This episode contains two of spoofs on Hollywood celebrities: Gina Lollolasagna is a play on Italian actress Gina Lollobrigida (1927-2023) and Sedda Parsnips is a joking reference to the feuding gossip columnists Hedda Hopper (1885-1966) and Louella Parsons (1881-1972).
The title is based on the 1903 novel "The Call of the Wild" by American writer Jack London about a domesticated dog named Buck who returns to the Alaskan wilderness.
An allusion to William Shakespeare comes when Professor Guildenstern refers to his late colleague Rosencrantz, the names are those of the two ill-fated friends from the play "Hamlet".
The opening of this story is a movie premiere, which is introduced first by a wide, night shot of Grauman's Chinese Theatre in Hollywood, followed by a closer shot of cars and people arriving under an awning, with a poster for The Robe (1953) in the background and a banner over the entryway on which the words "Robe" and "Technicolor" are clearly visible.

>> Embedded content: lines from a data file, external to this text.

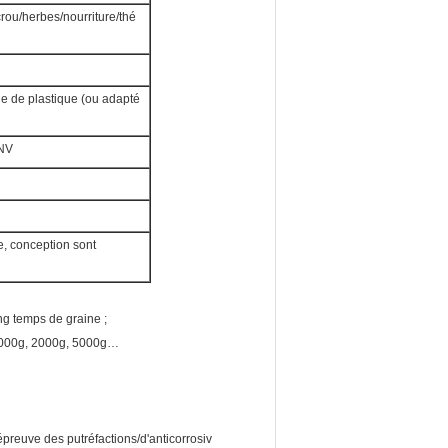
rou/herbes/nourriture/thé
le de plastique (ou adapté
ENV
le, conception sont
ong temps de graine ;
, 1000g, 2000g, 5000g…
'épreuve des putréfactions/d'anticorrosiv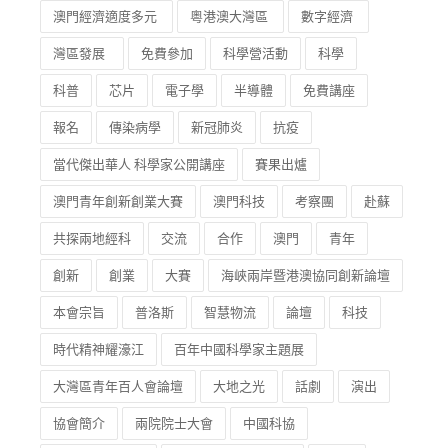
澳門經濟適度多元
粵港澳大灣區
數字經濟
灣區發展
免費參加
科學營活動
科學
科普
芯片
電子學
半導體
免費講座
報名
傳染病學
新冠肺炎
抗疫
當代傑出華人 科學家公開講座
賽果出爐
澳門青年創新創業大賽
澳門科技
考察團
赴蘇
共探兩地經科
交流
合作
澳門
青年
創新
創業
大賽
海峽兩岸暨港澳協同創新論壇
本會宗旨
普洛斯
智慧物流
論壇
科技
時代精神耀濠江
百年中國科學家主題展
大灣區青年百人會論壇
大地之光
話劇
演出
協會簡介
兩院院士大會
中國科協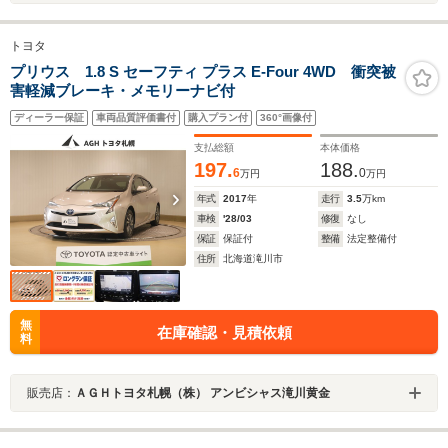
トヨタ
プリウス 1.8 S セーフティ プラス E-Four 4WD 衝突被
害軽減ブレーキ・メモリーナビ付
ディーラー保証
車両品質評価書付
購入プラン付
360°画像付
支払総額
本体価格
197.
188.
6
0
万円
万円
年式
2017
年
走行
3.5
万km
車検
'28/03
修復
なし
保証
保証付
整備
法定整備付
住所
北海道滝川市
無
在庫確認・見積依頼
料
販売店：
ＡＧＨトヨタ札幌（株） アンビシャス滝川黄金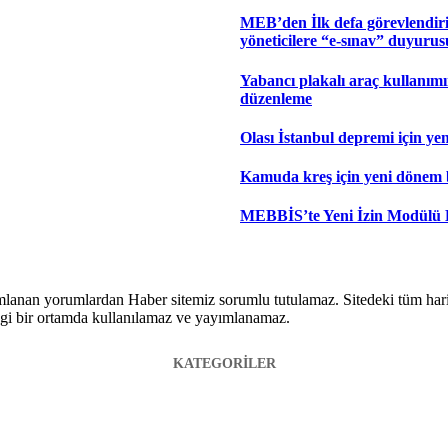
MEB’den İlk defa görevlendiri
yöneticilere “e-sınav” duyurus
Yabancı plakalı araç kullanım
düzenleme
Olası İstanbul depremi için yen
Kamuda kreş için yeni dönem 
MEBBİS’te Yeni İzin Modülü
lanan yorumlardan Haber sitemiz sorumlu tutulamaz. Sitedeki tüm harici 
hangi bir ortamda kullanılamaz ve yayımlanamaz.
KATEGORİLER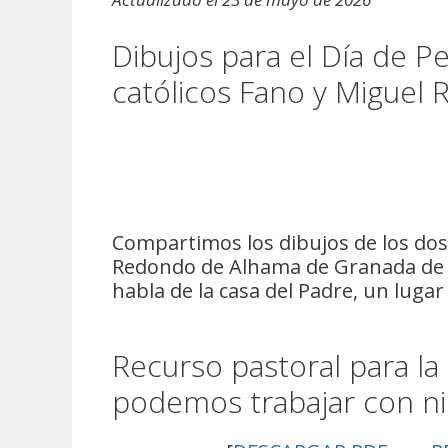
Dibujos para el Día de P
católicos Fano y Miguel
Compartimos los dibujos de los dos
Redondo de Alhama de Granada de e
habla de la casa del Padre, un lugar
Recurso pastoral para la
podemos trabajar con ni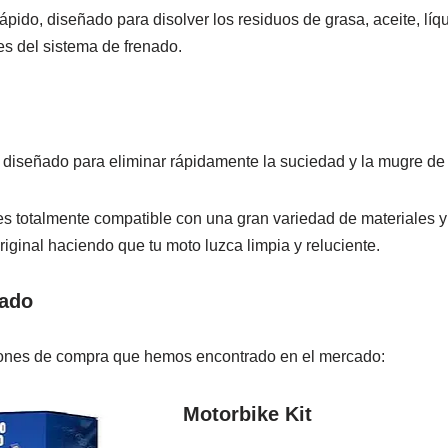
pido, diseñado para disolver los residuos de grasa, aceite, líq
s del sistema de frenado.
 diseñado para eliminar rápidamente la suciedad y la mugre de 
s totalmente compatible con una gran variedad de materiales y 
original haciendo que tu moto luzca limpia y reluciente.
cado
ones de compra que hemos encontrado en el mercado:
Motorbike Kit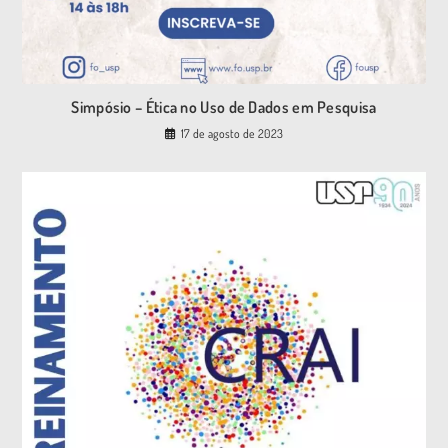
Simpósio – Ética no Uso de Dados em Pesquisa
17 de agosto de 2023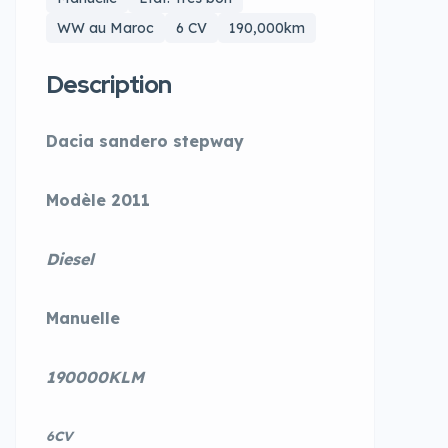
WW au Maroc
6 CV
190,000km
Description
Dacia sandero stepway
Modèle 2011
Diesel
Manuelle
190000KLM
6CV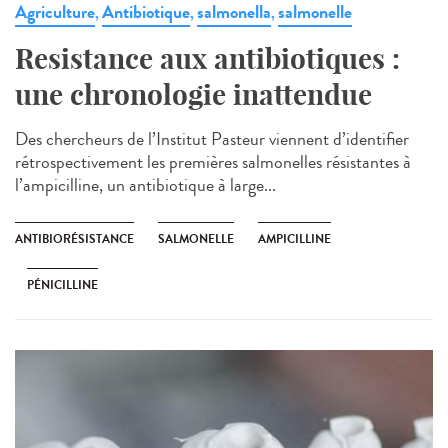
Agriculture
Antibiotique
salmonella
salmonelle
,
,
,
Resistance aux antibiotiques :
une chronologie inattendue
Des chercheurs de l’Institut Pasteur viennent d’identifier
rétrospectivement les premières salmonelles résistantes à
l’ampicilline, un antibiotique à large...
ANTIBIORÉSISTANCE
SALMONELLE
AMPICILLINE
PÉNICILLINE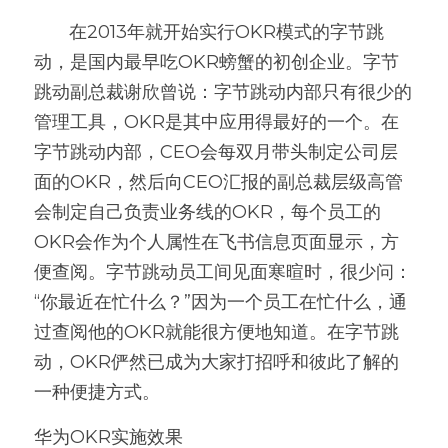
       在2013年就开始实行OKR模式的字节跳
高质量复盘
动，是国内最早吃OKR螃蟹的初创企业。字节
跳动副总裁谢欣曾说：字节跳动内部只有很少的
管理工具，OKR是其中应用得最好的一个。在
字节跳动内部，CEO会每双月带头制定公司层
面的OKR，然后向CEO汇报的副总裁层级高管
会制定自己负责业务线的OKR，每个员工的
OKR会作为个人属性在飞书信息页面显示，方
便查阅。字节跳动员工间见面寒暄时，很少问：
“你最近在忙什么？”因为一个员工在忙什么，通
过查阅他的OKR就能很方便地知道。在字节跳
动，OKR俨然已成为大家打招呼和彼此了解的
一种便捷方式。
华为OKR实施效果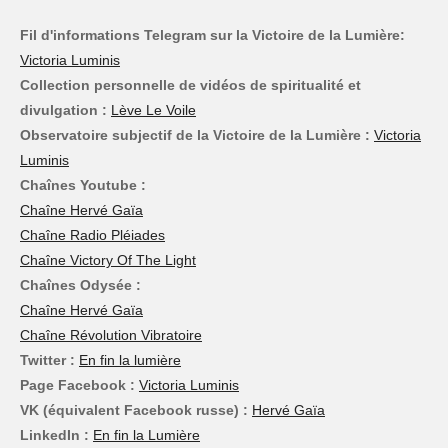
Fil d'informations Telegram sur la Victoire de la Lumière:
Victoria Luminis
Collection personnelle de vidéos de spiritualité et
divulgation :
Lève Le Voile
Observatoire subjectif de la Victoire de la Lumière :
Victoria
Luminis
Chaînes Youtube :
Chaîne Hervé Gaïa
Chaîne Radio Pléiades
Chaîne Victory Of The Light
Chaînes Odysée :
Chaîne Hervé Gaïa
Chaîne Révolution Vibratoire
Twitter :
En fin la lumière
Page Facebook :
Victoria Luminis
VK (équivalent Facebook russe) :
Hervé Gaïa
LinkedIn :
En fin la Lumière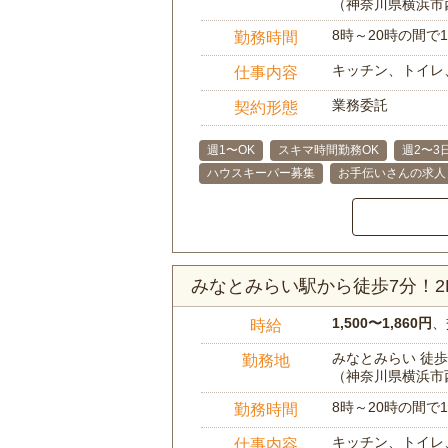
（神奈川県横浜市
8時～20時の間
勤務時間
キッチン、トイレ
仕事内容
業務委託
契約形態
週1〜OK
スキマ時間勤務OK
週2〜3
ハウスキーパー募集
お手伝いさんの求人
みなとみらい駅から徒歩7分！
1,500〜1,860円
、
時給
みなとみらい 徒歩
勤務地
（神奈川県横浜市
8時～20時の間
勤務時間
キッチン、トイレ
仕事内容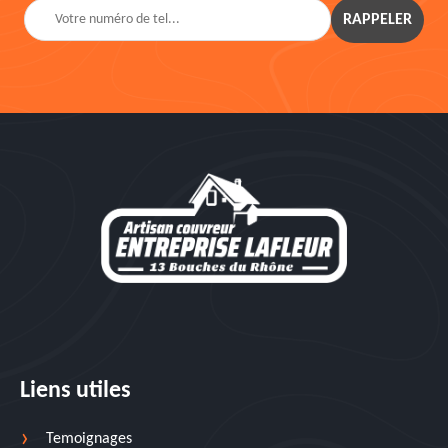
Liens utiles
Temoignages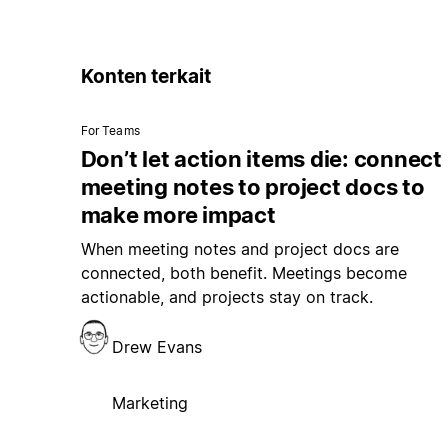
Konten terkait
For Teams
Don’t let action items die: connect
meeting notes to project docs to
make more impact
When meeting notes and project docs are
connected, both benefit. Meetings become
actionable, and projects stay on track.
Drew Evans
Marketing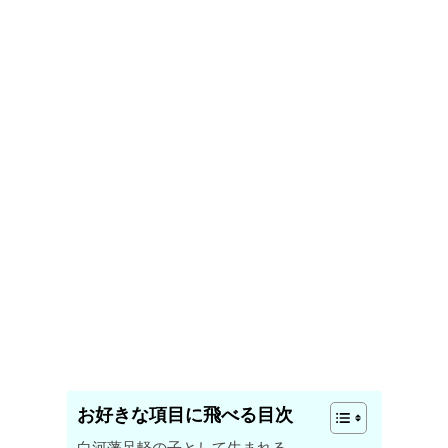
お好きな項目に飛べる目次
白河藩足軽の子として生まれる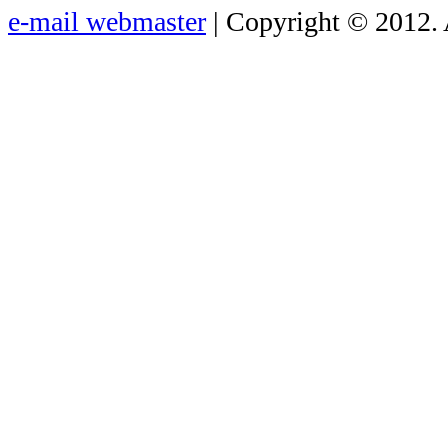
e-mail webmaster
| Copyright © 2012. 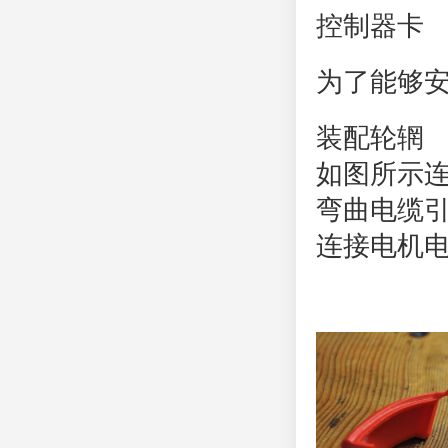
控制器卡
为了能够
装配轮辋
如图所示
弯曲电缆
连接电机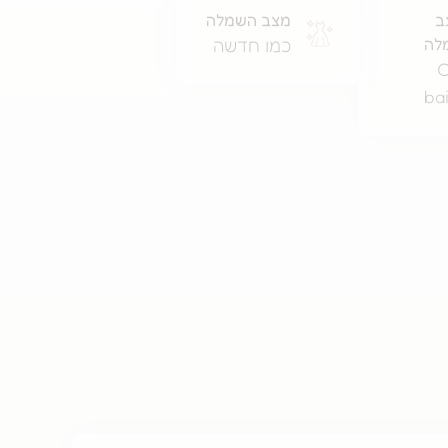
ב
מצב השמלה
לה
כמו חדשה
C
ba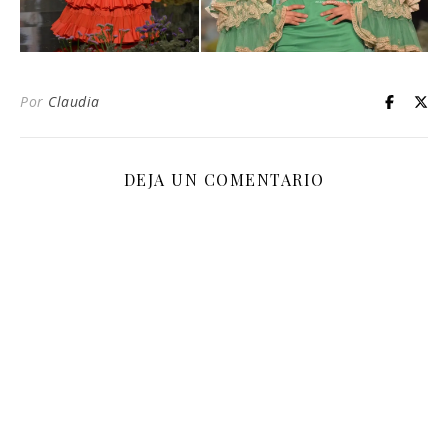
Por
Claudia
DEJA UN COMENTARIO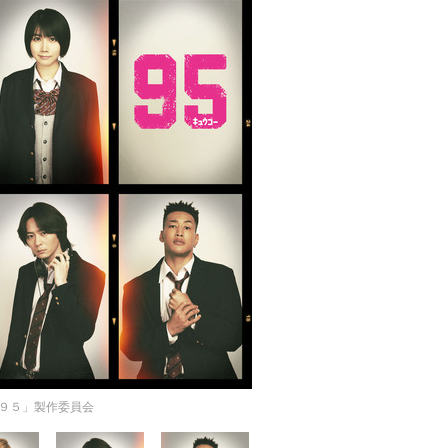
「９５」製作委員会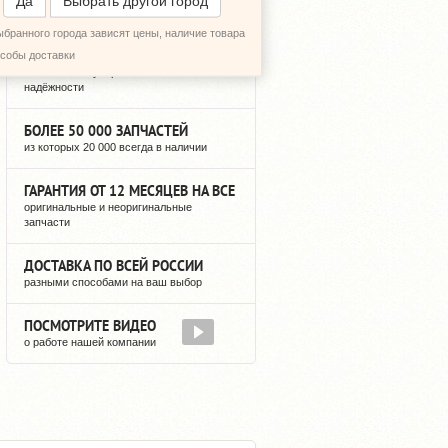
Да
Выбрать другой город
ыбранного города зависят цены, наличие товара
12 ЛЕТ РЕГУЛЯРНЫХ ПОСТАВОК
особы доставки
можете быть уверены в нашей
надёжности
БОЛЕЕ 50 000 ЗАПЧАСТЕЙ
из которых 20 000 всегда в наличии
ГАРАНТИЯ ОТ 12 МЕСЯЦЕВ НА ВСЕ
оригинальные и неоригинальные
запчасти
ДОСТАВКА ПО ВСЕЙ РОССИИ
разными способами на ваш выбор
ПОСМОТРИТЕ ВИДЕО
о работе нашей компании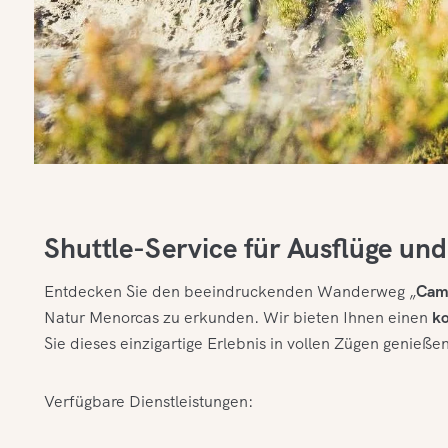
Shuttle-Service für Ausflüge un
Entdecken Sie den beeindruckenden Wanderweg „
Camí
Natur Menorcas zu erkunden. Wir bieten Ihnen einen
ko
Sie dieses einzigartige Erlebnis in vollen Zügen genieß
Verfügbare Dienstleistungen: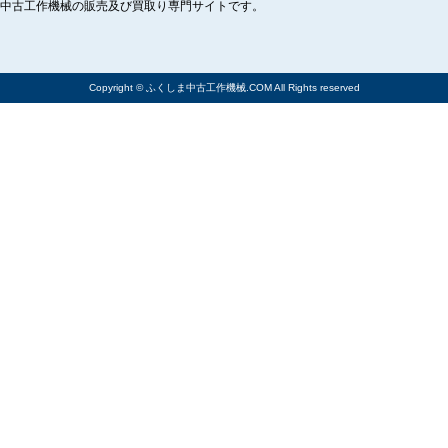
中古工作機械の販売及び買取り専門サイトです。
Copyright © ふくしま中古工作機械.COM All Rights reserved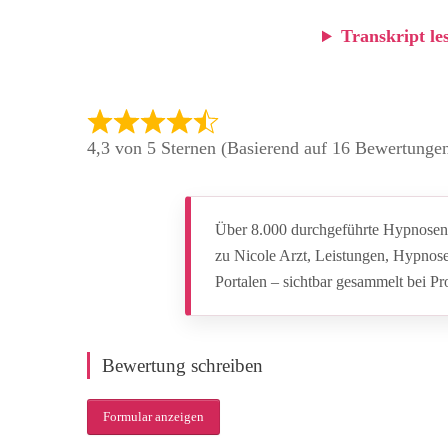
Transkript le
4,3 von 5 Sternen (Basierend auf 16 Bewertunge
Über 8.000 durchgeführte Hypnosen.
zu Nicole Arzt, Leistungen, Hypnos
Portalen – sichtbar gesammelt bei P
Bewertung schreiben
Formular anzeigen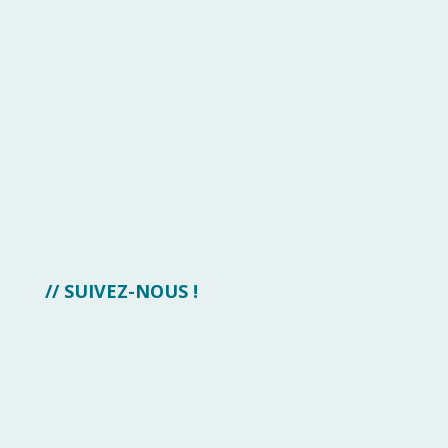
// SUIVEZ-NOUS !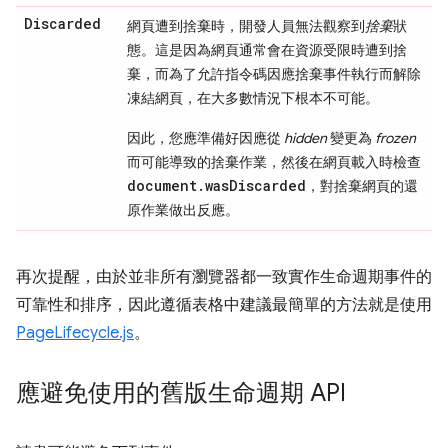
Discarded
網頁遭到捨棄時，開發人員無法觀察到
捨棄
狀
態。這是因為網頁通常會在資源受限時遭到捨
棄，而為了允許指令碼因應捨棄事件執行而解除
凍結網頁，在大多數情況下根本不可能。
因此，您應準備好因應從
hidden
變更為
frozen
而可能導致的捨棄作業，然後在網頁載入時檢查
document.wasDiscarded
，對捨棄網頁的還
原作業做出反應。
再次提醒，由於並非所有瀏覽器都一致實作生命週期事件的
可靠性和排序，因此遵循表格中建議最簡單的方法就是使用
PageLifecycle.js
。
應避免使用的舊版生命週期 API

When Dobie is talking about Maynard becoming a movie star, he holds up a photograph of an aerial view of Hollywood (view to the North), with Hollywood and Vine, the nearby Pantages Theatre and the Capitol Records building in the center. After that, he shows an aerial photo of what was then Warner Bros West Coast Studios (also a Northward view) on Sunset Boulevard at Van Ness, currently (2022) the home of television station KTLA, the Sunset-Bronson Studios and a production facility for Netflix.